Brow Beat

Wink Martindale on Dick Clark: “He Was All Powerful”

Dick Clark
Dick Clark

Photo by Frederick M. Brown/Getty Images

Dick Clark, who died on Wednesday at the age of 82, wasn’t quite one of a kind. There’s another man who rose to prominence in the 1950s as a disc jockey and the host of a teen-oriented music showcase, then moved on to host game shows. When I reached him this afternoon, Wink Martindale told me that Clark influenced him greatly as he launched his career. Later in life, when they became good friends, the television staple extended him kindness after kindness. “He was just a nice man,” the 77-year-old Martindale says, enunciating each word in his soothing, golden-age-of-radio voice.

Martindale got his start in Memphis hosting a show called Top 10 Dance Party. A personal friend of Elvis Presley—the King dated Martindale’s future wife Sandy before he married Priscilla—the Tennessee native made his name by conducting an extensive early on-air interview with Elvis. Though Martindale has heard that he was under consideration for hosting duties onAmerican Bandstand in 1956, that job went to Clark, who held on to it for more than three decades.

“He was all powerful,” Martindale says. The best examples of Clark’s star-making ability, according to Martindale, are Fabian, Frankie Avalon, and Bobby Rydell, all of whom became overnight teen idols after being shepherded onto the air by Clark and his producer Tony Mammarella. “Before cable, there was American Bandstand,” Martindale says. “That’s where Justin Bieber—is that his name, Justin Bieber?—that’s where he would [have gone].”

In 1963, Clark expanded his on-air empire, hosting a guessing game called The Object Is. A year later, Martindale made his own quiz show debut with What’s This Song? As in the Bandstand era, Martindale and Clark competed for the same gigs. In 1972, Martindale beat out Clark to become the host of the CBS blackjack game Gambit.

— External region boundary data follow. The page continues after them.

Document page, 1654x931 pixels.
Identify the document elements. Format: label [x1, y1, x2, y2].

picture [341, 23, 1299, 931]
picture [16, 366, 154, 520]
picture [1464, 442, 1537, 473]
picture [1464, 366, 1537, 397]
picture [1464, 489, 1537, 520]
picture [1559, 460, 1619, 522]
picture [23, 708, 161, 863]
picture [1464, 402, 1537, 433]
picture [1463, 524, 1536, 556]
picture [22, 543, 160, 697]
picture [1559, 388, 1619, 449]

Losing that job, however, allowed Clark to land Pyramid. “It just seemed so perfect for him,” Martindale says. “In that first level of the show, before a person got to go over and try to win the big money, he just seemed at home, more than on any other show.”

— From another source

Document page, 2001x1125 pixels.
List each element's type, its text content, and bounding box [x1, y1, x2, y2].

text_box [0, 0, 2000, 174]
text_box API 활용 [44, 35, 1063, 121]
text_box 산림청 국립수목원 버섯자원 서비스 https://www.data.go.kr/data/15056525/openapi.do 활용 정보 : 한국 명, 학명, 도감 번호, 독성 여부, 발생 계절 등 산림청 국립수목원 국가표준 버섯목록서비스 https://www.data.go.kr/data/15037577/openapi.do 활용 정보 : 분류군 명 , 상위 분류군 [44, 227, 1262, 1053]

Martindale says Clark’s game show success came because—like Bill Cullen and Art Linkletter—he could talk to anyone. “If you just gravitate to people, then you’re going to be a good host,” explains the emcee of High Rollers and Tic Tac Dough and The Joker’s Wild, and he would know.

Clark’s hugely successful television career came with personal consequences. When Bandstand was at its height, “it seemed like he was on the air everywhere for 24 hours a day. It cost him his first marriage—he was never home,” Martindale says. Clark was absent from his own house because he was busy spending time with every other American human. Back when there used to be a mass culture, Clark was the one who presented that culture to us with a smile and a wave of his hand. And, if you were really lucky, he might present you with something even better: $100,000.